Given records:
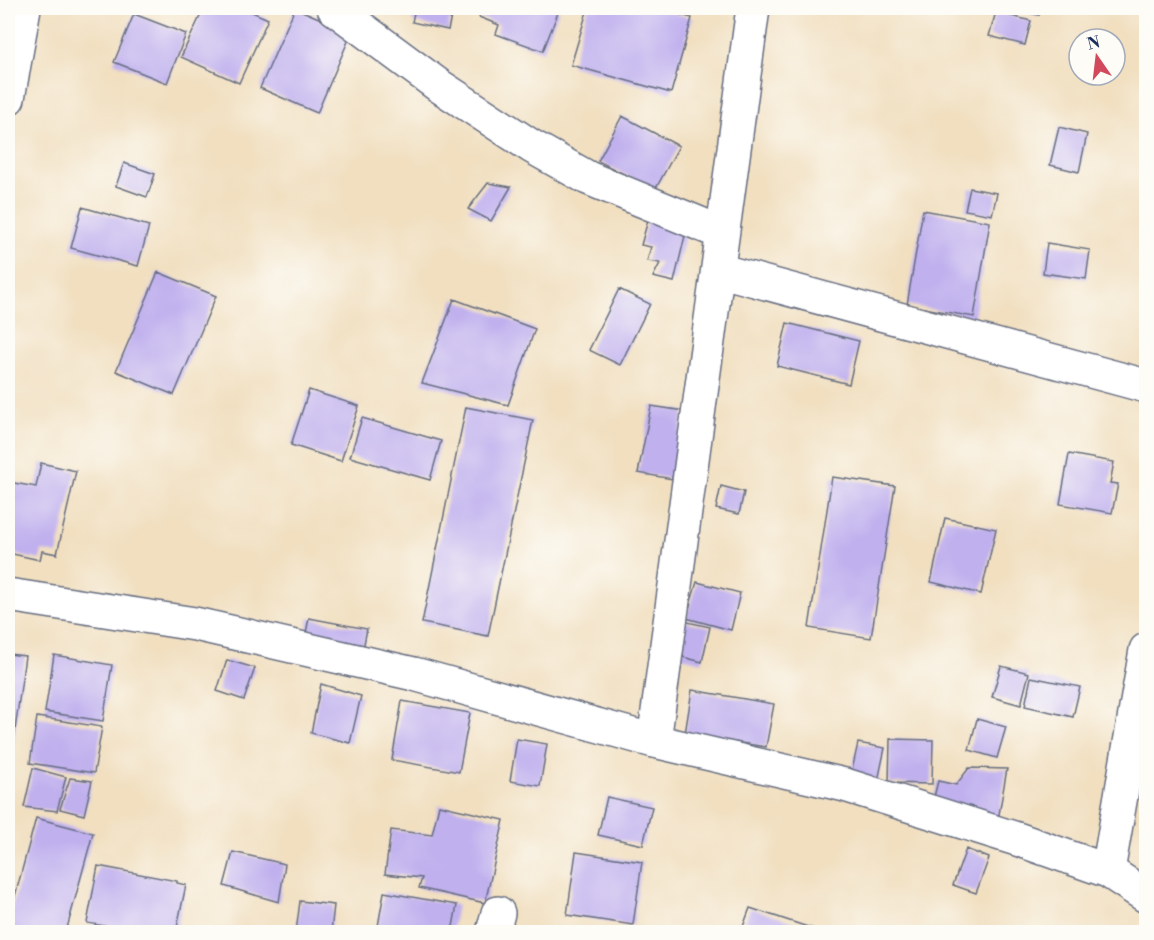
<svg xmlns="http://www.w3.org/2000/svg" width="1154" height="940" font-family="'Libre Bodoni',serif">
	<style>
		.building { fill: #c0b0ee }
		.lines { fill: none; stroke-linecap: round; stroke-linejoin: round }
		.street-casing { stroke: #666d80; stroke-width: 36 }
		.street { stroke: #fff; stroke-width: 33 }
	</style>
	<rect width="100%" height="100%" fill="#fdfcf7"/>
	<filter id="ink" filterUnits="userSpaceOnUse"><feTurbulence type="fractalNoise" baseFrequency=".0167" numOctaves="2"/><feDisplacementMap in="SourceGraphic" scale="12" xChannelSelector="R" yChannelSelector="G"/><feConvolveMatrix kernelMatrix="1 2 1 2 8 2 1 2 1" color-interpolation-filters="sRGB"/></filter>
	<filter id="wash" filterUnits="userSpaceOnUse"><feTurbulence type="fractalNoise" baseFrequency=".008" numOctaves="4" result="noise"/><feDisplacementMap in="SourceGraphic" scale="24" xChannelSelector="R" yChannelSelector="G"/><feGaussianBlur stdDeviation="1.35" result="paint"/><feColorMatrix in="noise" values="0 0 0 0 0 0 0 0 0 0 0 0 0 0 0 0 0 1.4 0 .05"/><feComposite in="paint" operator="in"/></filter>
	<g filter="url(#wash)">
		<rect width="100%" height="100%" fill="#f1dfc0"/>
		<g id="blocks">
			<path class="building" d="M 204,8 L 243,8 L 268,19 L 239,83 L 181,57 Z
				M 295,8 L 352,32 L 317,113 L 260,88 Z
				M 415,8 L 453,8 L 448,30 L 412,22 Z
				M 482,8 L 553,8 L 559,10 L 543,51 L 496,34 L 499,25 L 479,17 Z
				M 588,8 L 656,8 L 692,18 L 671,93 L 571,65 Z
				M 1007,8 L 1041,8 L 1039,15 Z
				M 996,12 L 1031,21 L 1025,45 L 989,36 Z
				M 134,14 L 186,34 L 167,83 L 114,62 Z
				M 622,116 L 679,146 L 655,190 L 598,161 Z
				M 1059,127 L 1087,134 L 1079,172 L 1050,165 Z
				M 124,163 L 155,174 L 147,197 L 116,186 Z
				M 488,183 L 511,187 L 491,221 L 468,209 Z
				M 970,188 L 997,193 L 992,215 L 965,210 Z
				M 82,207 L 149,226 L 138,266 L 71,248 Z
				M 923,210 L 990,222 L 974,317 L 907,305 Z
				M 650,213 L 688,223 L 674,282 L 653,277 L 660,263 L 647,261 L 651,247 L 641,245 Z
				M 1047,243 L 1090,250 L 1086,279 L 1043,273 Z
				M 158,272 L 216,296 L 174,395 L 116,371 Z
				M 619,289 L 650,304 L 620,365 L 589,350 Z
				M 454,299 L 535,329 L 508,405 L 422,383 Z
				M 787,323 L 859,341 L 849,384 L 777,366 Z
				M 309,390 L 359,406 L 341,461 L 291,445 Z
				M 651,406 L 684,411 L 672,479 L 638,473 Z
				M 466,407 L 533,420 L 488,636 L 422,623 Z
				M 362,418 L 441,441 L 430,480 L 350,457 Z
				M 1069,454 L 1114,462 L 1110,483 L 1118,484 L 1112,513 L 1060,504 Z
				M 41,463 L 76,471 L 57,554 L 42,551 L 40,560 L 8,553 L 8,482 L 36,487 Z
				M 832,477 L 895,486 L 871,638 L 809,628 Z
				M 721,486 L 744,492 L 739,514 L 716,509 Z
				M 945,518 L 996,529 L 981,594 L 931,582 Z
				M 697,582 L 740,593 L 731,630 L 686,618 Z
				M 309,618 L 367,629 L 362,654 L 304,643 Z
				M 683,621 L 710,627 L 702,662 L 675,655 Z
				M 8,654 L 25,656 L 11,760 L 8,760 Z
				M 54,655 L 112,665 L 103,721 L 45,712 Z
				M 227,660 L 255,668 L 244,700 L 217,691 Z
				M 1001,666 L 1029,673 L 1021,705 L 992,697 Z
				M 1031,677 L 1080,687 L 1073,717 L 1025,706 Z
				M 321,684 L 361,696 L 350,743 L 311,733 Z
				M 692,690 L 774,704 L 766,747 L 685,734 Z
				M 402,701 L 470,713 L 459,772 L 392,760 Z
				M 37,717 L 102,727 L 94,773 L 30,763 Z
				M 977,719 L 1006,727 L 997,758 L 969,750 Z
				M 517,739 L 547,744 L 540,786 L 510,781 Z
				M 890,739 L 933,740 L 932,784 L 889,783 Z
				M 858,743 L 885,748 L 878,781 L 851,775 Z
				M 33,768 L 66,777 L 57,811 L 24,807 Z
				M 969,768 L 1007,769 L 998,820 L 932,805 L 938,781 L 956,785 Z
				M 70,778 L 92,781 L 84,815 L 60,809 Z
				M 607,797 L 652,807 L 643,845 L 598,835 Z
				M 439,805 L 504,820 L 485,903 L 419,888 L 422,878 L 385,874 L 391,830 L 432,835 Z
				M 36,818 L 93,833 L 66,932 L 8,932 L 8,922 Z
				M 966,849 L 989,858 L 976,893 L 953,885 Z
				M 233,852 L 285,864 L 279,902 L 224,886 Z
				M 576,852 L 642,862 L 633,925 L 567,915 Z
				M 98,866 L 177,881 L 177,883 L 186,885 L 176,932 L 122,932 L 123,929 L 87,923 Z
				M 384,892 L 457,905 L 452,932 L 377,932 Z
				M 300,901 L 334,905 L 331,932 L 296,932 Z
				M 750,908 L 814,929 L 813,932 L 741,932 Z"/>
		</g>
	</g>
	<g filter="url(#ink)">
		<use href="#blocks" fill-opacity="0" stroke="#666d80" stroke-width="1.5"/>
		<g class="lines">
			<g class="street-casing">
				<path id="street" d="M 334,8 L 438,85 L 531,146 L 588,178 L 722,233
					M 8,98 L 24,8
					M 718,270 L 1146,386
					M 8,595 L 195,624 L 414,674 L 654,741 L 845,785 L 1020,840 L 1108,871 L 1146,896
					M 654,741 L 753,8
					M 1108,871 L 1146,650
					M 493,932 L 498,913"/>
			</g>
			<use href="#street" class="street"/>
		</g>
	</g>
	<rect width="1154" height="940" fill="none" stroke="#fdfcf7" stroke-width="30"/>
	<g transform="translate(1097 57) rotate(346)"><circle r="28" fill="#fdfcf7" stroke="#a3aaba" stroke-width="1.5"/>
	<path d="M0-4.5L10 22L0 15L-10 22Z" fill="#d1495b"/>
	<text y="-9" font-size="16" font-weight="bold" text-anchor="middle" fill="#1b2f5e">N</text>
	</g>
</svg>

Try it:
Copy the entries character for character, excluding any pictures.

Expected answer:
<svg xmlns="http://www.w3.org/2000/svg" width="1154" height="940" font-family="'Libre Bodoni',serif">
	<style>
		.building { fill: #c0b0ee }
		.lines { fill: none; stroke-linecap: round; stroke-linejoin: round }
		.street-casing { stroke: #666d80; stroke-width: 36 }
		.street { stroke: #fff; stroke-width: 33 }
	</style>
	<rect width="100%" height="100%" fill="#fdfcf7"/>
	<filter id="ink" filterUnits="userSpaceOnUse"><feTurbulence type="fractalNoise" baseFrequency=".0167" numOctaves="2"/><feDisplacementMap in="SourceGraphic" scale="12" xChannelSelector="R" yChannelSelector="G"/><feConvolveMatrix kernelMatrix="1 2 1 2 8 2 1 2 1" color-interpolation-filters="sRGB"/></filter>
	<filter id="wash" filterUnits="userSpaceOnUse"><feTurbulence type="fractalNoise" baseFrequency=".008" numOctaves="4" result="noise"/><feDisplacementMap in="SourceGraphic" scale="24" xChannelSelector="R" yChannelSelector="G"/><feGaussianBlur stdDeviation="1.35" result="paint"/><feColorMatrix in="noise" values="0 0 0 0 0 0 0 0 0 0 0 0 0 0 0 0 0 1.4 0 .05"/><feComposite in="paint" operator="in"/></filter>
	<g filter="url(#wash)">
		<rect width="100%" height="100%" fill="#f1dfc0"/>
		<g id="blocks">
			<path class="building" d="M 204,8 L 243,8 L 268,19 L 239,83 L 181,57 Z
				M 295,8 L 352,32 L 317,113 L 260,88 Z
				M 415,8 L 453,8 L 448,30 L 412,22 Z
				M 482,8 L 553,8 L 559,10 L 543,51 L 496,34 L 499,25 L 479,17 Z
				M 588,8 L 656,8 L 692,18 L 671,93 L 571,65 Z
				M 1007,8 L 1041,8 L 1039,15 Z
				M 996,12 L 1031,21 L 1025,45 L 989,36 Z
				M 134,14 L 186,34 L 167,83 L 114,62 Z
				M 622,116 L 679,146 L 655,190 L 598,161 Z
				M 1059,127 L 1087,134 L 1079,172 L 1050,165 Z
				M 124,163 L 155,174 L 147,197 L 116,186 Z
				M 488,183 L 511,187 L 491,221 L 468,209 Z
				M 970,188 L 997,193 L 992,215 L 965,210 Z
				M 82,207 L 149,226 L 138,266 L 71,248 Z
				M 923,210 L 990,222 L 974,317 L 907,305 Z
				M 650,213 L 688,223 L 674,282 L 653,277 L 660,263 L 647,261 L 651,247 L 641,245 Z
				M 1047,243 L 1090,250 L 1086,279 L 1043,273 Z
				M 158,272 L 216,296 L 174,395 L 116,371 Z
				M 619,289 L 650,304 L 620,365 L 589,350 Z
				M 454,299 L 535,329 L 508,405 L 422,383 Z
				M 787,323 L 859,341 L 849,384 L 777,366 Z
				M 309,390 L 359,406 L 341,461 L 291,445 Z
				M 651,406 L 684,411 L 672,479 L 638,473 Z
				M 466,407 L 533,420 L 488,636 L 422,623 Z
				M 362,418 L 441,441 L 430,480 L 350,457 Z
				M 1069,454 L 1114,462 L 1110,483 L 1118,484 L 1112,513 L 1060,504 Z
				M 41,463 L 76,471 L 57,554 L 42,551 L 40,560 L 8,553 L 8,482 L 36,487 Z
				M 832,477 L 895,486 L 871,638 L 809,628 Z
				M 721,486 L 744,492 L 739,514 L 716,509 Z
				M 945,518 L 996,529 L 981,594 L 931,582 Z
				M 697,582 L 740,593 L 731,630 L 686,618 Z
				M 309,618 L 367,629 L 362,654 L 304,643 Z
				M 683,621 L 710,627 L 702,662 L 675,655 Z
				M 8,654 L 25,656 L 11,760 L 8,760 Z
				M 54,655 L 112,665 L 103,721 L 45,712 Z
				M 227,660 L 255,668 L 244,700 L 217,691 Z
				M 1001,666 L 1029,673 L 1021,705 L 992,697 Z
				M 1031,677 L 1080,687 L 1073,717 L 1025,706 Z
				M 321,684 L 361,696 L 350,743 L 311,733 Z
				M 692,690 L 774,704 L 766,747 L 685,734 Z
				M 402,701 L 470,713 L 459,772 L 392,760 Z
				M 37,717 L 102,727 L 94,773 L 30,763 Z
				M 977,719 L 1006,727 L 997,758 L 969,750 Z
				M 517,739 L 547,744 L 540,786 L 510,781 Z
				M 890,739 L 933,740 L 932,784 L 889,783 Z
				M 858,743 L 885,748 L 878,781 L 851,775 Z
				M 33,768 L 66,777 L 57,811 L 24,807 Z
				M 969,768 L 1007,769 L 998,820 L 932,805 L 938,781 L 956,785 Z
				M 70,778 L 92,781 L 84,815 L 60,809 Z
				M 607,797 L 652,807 L 643,845 L 598,835 Z
				M 439,805 L 504,820 L 485,903 L 419,888 L 422,878 L 385,874 L 391,830 L 432,835 Z
				M 36,818 L 93,833 L 66,932 L 8,932 L 8,922 Z
				M 966,849 L 989,858 L 976,893 L 953,885 Z
				M 233,852 L 285,864 L 279,902 L 224,886 Z
				M 576,852 L 642,862 L 633,925 L 567,915 Z
				M 98,866 L 177,881 L 177,883 L 186,885 L 176,932 L 122,932 L 123,929 L 87,923 Z
				M 384,892 L 457,905 L 452,932 L 377,932 Z
				M 300,901 L 334,905 L 331,932 L 296,932 Z
				M 750,908 L 814,929 L 813,932 L 741,932 Z"/>
		</g>
	</g>
	<g filter="url(#ink)">
		<use href="#blocks" fill-opacity="0" stroke="#666d80" stroke-width="1.5"/>
		<g class="lines">
			<g class="street-casing">
				<path id="street" d="M 334,8 L 438,85 L 531,146 L 588,178 L 722,233
					M 8,98 L 24,8
					M 718,270 L 1146,386
					M 8,595 L 195,624 L 414,674 L 654,741 L 845,785 L 1020,840 L 1108,871 L 1146,896
					M 654,741 L 753,8
					M 1108,871 L 1146,650
					M 493,932 L 498,913"/>
			</g>
			<use href="#street" class="street"/>
		</g>
	</g>
	<rect width="1154" height="940" fill="none" stroke="#fdfcf7" stroke-width="30"/>
	<g transform="translate(1097 57) rotate(346)"><circle r="28" fill="#fdfcf7" stroke="#a3aaba" stroke-width="1.5"/>
	<path d="M0-4.5L10 22L0 15L-10 22Z" fill="#d1495b"/>
	<text y="-9" font-size="16" font-weight="bold" text-anchor="middle" fill="#1b2f5e">N</text>
	</g>
</svg>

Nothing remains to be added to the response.